In the face of a cancer diagnosis most people just throw up their hands in terror and surrender to the conventional cancer therapy death process. The feeling is that something must be done, and, since "doctors know best," one must begin the "fight" by following the advice of the doctor. But fighting does not mean surrendering to the will of another person who has their own personal agenda and narrowed field of view dictated by the club they belong to. That misses the point. You must do something. 

Here's the on-point best approach: 
1. Prevention means adjusting your life right now so that you are living in tune with your design. Cancer is, quite simply, the reaction of cells subjected long enough to an environment they are not designed for. The genetic apparatus loses its bearings, becomes insane, if you will, and regresses to embryonic infancy and just begins multiplying recklessly. What is the proper environment? It is that food, air, water and lifestyle you are genetically designed for. The proper healthy preventive living context is encapsulated in the Wysong Optimal Health Program™. 
2. If you get cancer, don't panic. First thing is follow #1 advice. Learn. Gather as much information as you can from all resources, not just what the medical establishment provides. We try to gather such information for you in The Wysong Directory of Alternative Resources. 
3. Think about what has happened in your life that has caused the disease. It is caused, it does not just happen. Correct your life. 
4. You take control of your own body and you make the decisions. Determine to set right what is wrong and do it. Taking control is essential to not feeling like a helpless victim and sinking into hopeless despair – a sure mindset to speed the disease along. 
5. Think long and hard before submitting to unproven cancer therapies. If the doctor cannot prove effectiveness (at least prove that you will be better off with the therapy than without) and if you are not willing to take the risk of all the contraindications, then don't submit because you think it is "all that can be done." It isn't. See #2 above. 
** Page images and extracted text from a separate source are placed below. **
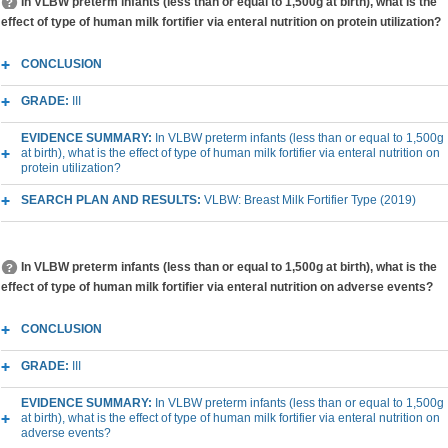
In VLBW preterm infants (less than or equal to 1,500g at birth), what is the
effect of type of human milk fortifier via enteral nutrition on protein utilization?
CONCLUSION
GRADE:
III
EVIDENCE SUMMARY:
In VLBW preterm infants (less than or equal to 1,500g
at birth), what is the effect of type of human milk fortifier via enteral nutrition on
protein utilization?
SEARCH PLAN AND RESULTS:
VLBW: Breast Milk Fortifier Type (2019)
In VLBW preterm infants (less than or equal to 1,500g at birth), what is the
effect of type of human milk fortifier via enteral nutrition on adverse events?
CONCLUSION
GRADE:
III
EVIDENCE SUMMARY:
In VLBW preterm infants (less than or equal to 1,500g
at birth), what is the effect of type of human milk fortifier via enteral nutrition on
adverse events?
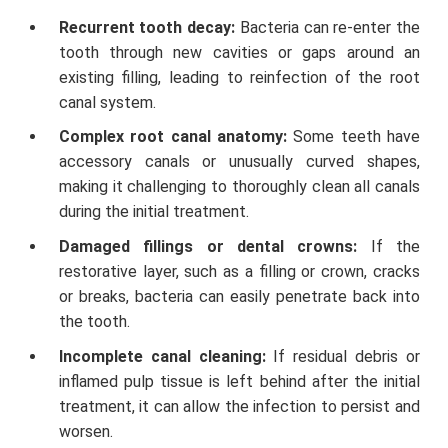
Recurrent tooth decay:
Bacteria can re-enter the
tooth through new cavities or gaps around an
existing filling, leading to reinfection of the root
canal system.
Complex root canal anatomy:
Some teeth have
accessory canals or unusually curved shapes,
making it challenging to thoroughly clean all canals
during the initial treatment.
Damaged fillings or dental crowns:
If the
restorative layer, such as a filling or crown, cracks
or breaks, bacteria can easily penetrate back into
the tooth.
Incomplete canal cleaning:
If residual debris or
inflamed pulp tissue is left behind after the initial
treatment, it can allow the infection to persist and
worsen.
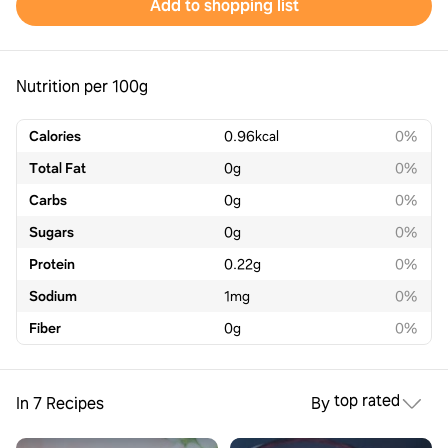
Add to shopping list
Nutrition per 100g
Calories
0.96
kcal
0%
Total Fat
0
g
0%
Carbs
0
g
0%
Sugars
0
g
0%
Protein
0.22
g
0%
Sodium
1
mg
0%
Fiber
0
g
0%
top rated
In 7 Recipes
By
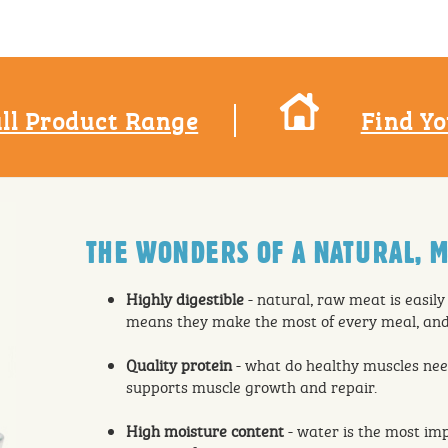
ll Product Range
Find Yo
THE WONDERS OF A NATURAL, M
Highly digestible
- natural, raw meat is easily
means they make the most of every meal, and 
Quality protein
- what do healthy muscles nee
supports muscle growth and repair.
High moisture content
- water is the most imp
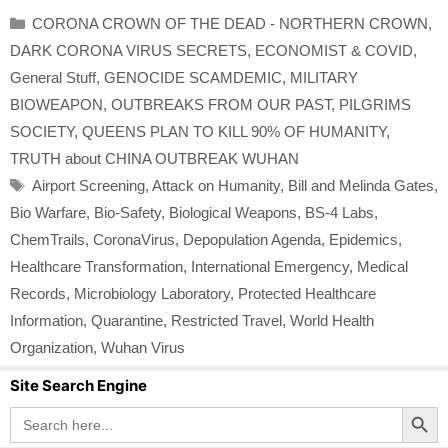
Categories
CORONA CROWN OF THE DEAD - NORTHERN CROWN
,
DARK CORONA VIRUS SECRETS
,
ECONOMIST & COVID
,
General Stuff
,
GENOCIDE SCAMDEMIC
,
MILITARY
BIOWEAPON
,
OUTBREAKS FROM OUR PAST
,
PILGRIMS
SOCIETY
,
QUEENS PLAN TO KILL 90% OF HUMANITY
,
TRUTH about CHINA OUTBREAK WUHAN
Tags
Airport Screening
,
Attack on Humanity
,
Bill and Melinda Gates
,
Bio Warfare
,
Bio-Safety
,
Biological Weapons
,
BS-4 Labs
,
ChemTrails
,
CoronaVirus
,
Depopulation Agenda
,
Epidemics
,
Healthcare Transformation
,
International Emergency
,
Medical
Records
,
Microbiology Laboratory
,
Protected Healthcare
Information
,
Quarantine
,
Restricted Travel
,
World Health
Organization
,
Wuhan Virus
Site Search Engine
Search Button
Search
for:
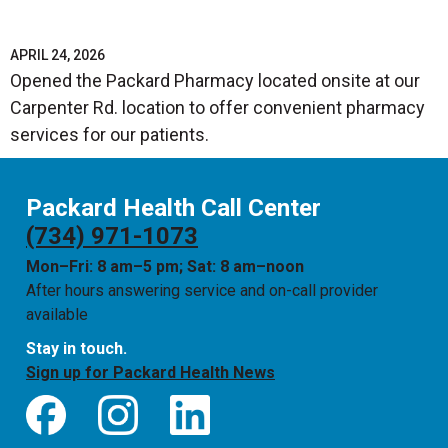
APRIL 24, 2026
Opened the Packard Pharmacy located onsite at our
Carpenter Rd. location to offer convenient pharmacy
services for our patients.
Packard Health Call Center
(734) 971-1073
Mon–Fri: 8 am–5 pm; Sat: 8 am–noon
After hours answering service and on-call provider
available
Stay in touch.
Sign up for Packard Health News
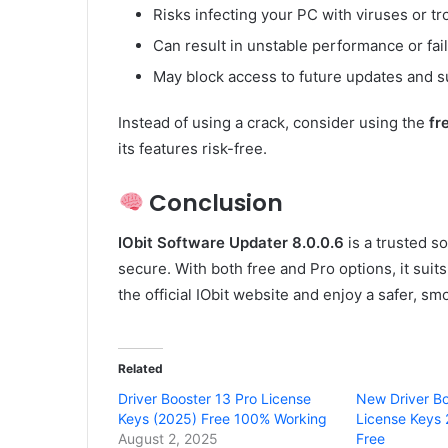
Risks infecting your PC with viruses or tr
Can result in unstable performance or fai
May block access to future updates and 
Instead of using a crack, consider using the
fr
its features risk-free.
Conclusion
IObit Software Updater 8.0.0.6
is a trusted s
secure. With both free and Pro options, it sui
the official IObit website and enjoy a safer, 
Related
Driver Booster 13 Pro License
New Driver Bo
Keys (2025) Free 100% Working
License Keys
August 2, 2025
Free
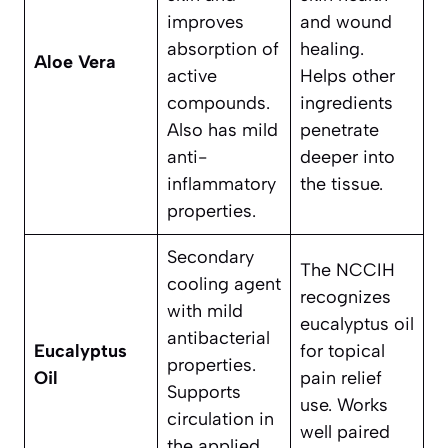
improves
and wound
absorption of
healing.
Aloe Vera
active
Helps other
compounds.
ingredients
Also has mild
penetrate
anti-
deeper into
inflammatory
the tissue.
properties.
Secondary
The NCCIH
cooling agent
recognizes
with mild
eucalyptus oil
antibacterial
Eucalyptus
for topical
properties.
Oil
pain relief
Supports
use. Works
circulation in
well paired
the applied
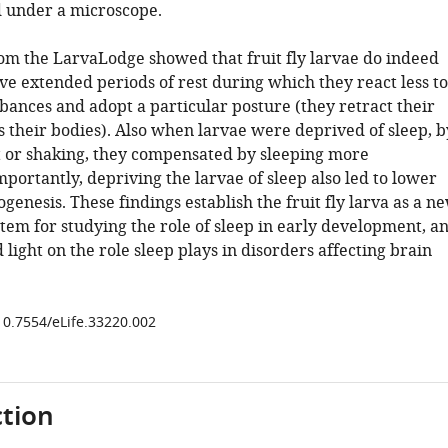
 under a microscope.
rom the LarvaLodge showed that fruit fly larvae do indeed
ve extended periods of rest during which they react less to
bances and adopt a particular posture (they retract their
 their bodies). Also when larvae were deprived of sleep, b
ht or shaking, they compensated by sleeping more
portantly, depriving the larvae of sleep also led to lower
ogenesis. These findings establish the fruit fly larva as a n
tem for studying the role of sleep in early development, a
light on the role sleep plays in disorders affecting brain
/10.7554/eLife.33220.002
tion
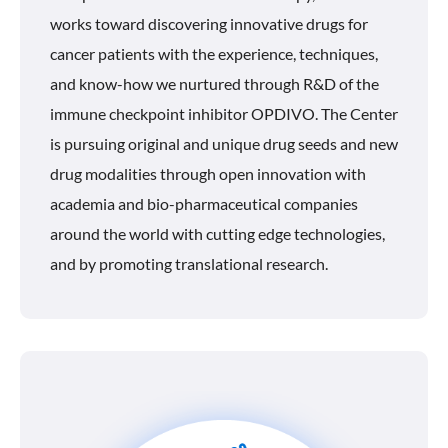
works toward discovering innovative drugs for
cancer patients with the experience, techniques,
and know-how we nurtured through R&D of the
immune checkpoint inhibitor OPDIVO. The Center
is pursuing original and unique drug seeds and new
drug modalities through open innovation with
academia and bio-pharmaceutical companies
around the world with cutting edge technologies,
and by promoting translational research.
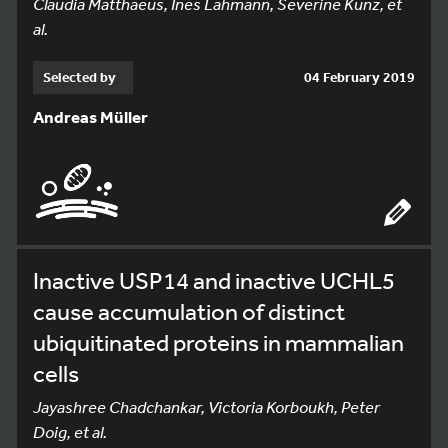
Claudia Matthaeus, Ines Lahmann, Severine Kunz, et
al.
Selected by
04 February 2019
Andreas Müller
Inactive USP14 and inactive UCHL5
cause accumulation of distinct
ubiquitinated proteins in mammalian
cells
Jayashree Chadchankar, Victoria Korboukh, Peter
Doig, et al.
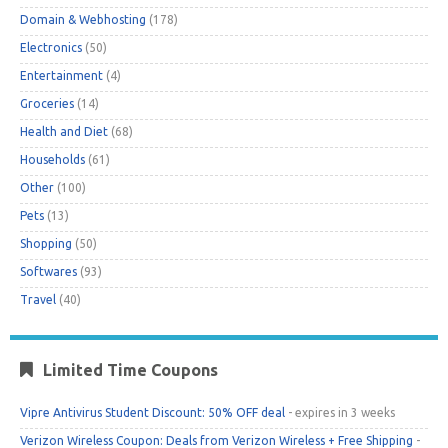
Domain & Webhosting
(178)
Electronics
(50)
Entertainment
(4)
Groceries
(14)
Health and Diet
(68)
Households
(61)
Other
(100)
Pets
(13)
Shopping
(50)
Softwares
(93)
Travel
(40)
Limited Time Coupons
Vipre Antivirus Student Discount: 50% OFF deal
- expires in 3 weeks
Verizon Wireless Coupon: Deals from Verizon Wireless + Free Shipping
-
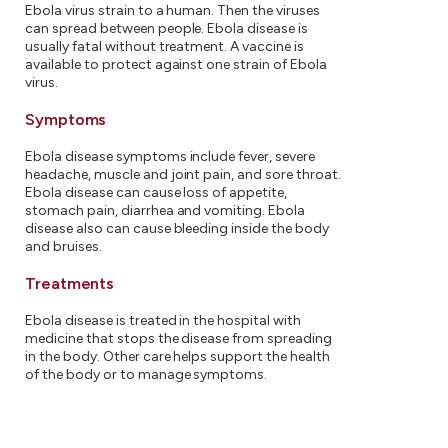
Ebola virus strain to a human. Then the viruses
can spread between people. Ebola disease is
usually fatal without treatment. A vaccine is
available to protect against one strain of Ebola
virus.
Symptoms
Ebola disease symptoms include fever, severe
headache, muscle and joint pain, and sore throat.
Ebola disease can cause loss of appetite,
stomach pain, diarrhea and vomiting. Ebola
disease also can cause bleeding inside the body
and bruises.
Treatments
Ebola disease is treated in the hospital with
medicine that stops the disease from spreading
in the body. Other care helps support the health
of the body or to manage symptoms.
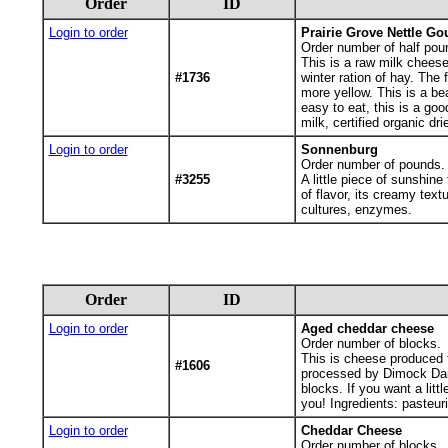
Order
ID
Login to order
Prairie Grove Nettle Go
Order number of half pou
This is a raw milk cheese
#1736
winter ration of hay. The
more yellow. This is a b
easy to eat, this is a go
milk, certified organic dr
Login to order
Sonnenburg
Order number of pounds.
#3255
A little piece of sunshin
of flavor, its creamy text
cultures, enzymes.
Order
ID
Login to order
Aged cheddar cheese
Order number of blocks.
This is cheese produced f
#1606
processed by Dimock Dai
blocks. If you want a lit
you! Ingredients: pasteur
Login to order
Cheddar Cheese
Order number of blocks.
All good things in life are hard. In our modern world, good health takes effort and attention. Preventing and reversing disease also takes effort – your effort. Begin today to take charge of your health and be the best you can be. Most chronic degenerative diseases have long latency periods, the time between when the disease begins and it manifests in overt symptoms. Most everyone reading this has such disease brewing within at this very moment. So take advantage of the window of opportunity and give your body a chance by living the life you were designed to live. That will not only prevent disease from gaining a foothold, but reverse disease that is incubating within.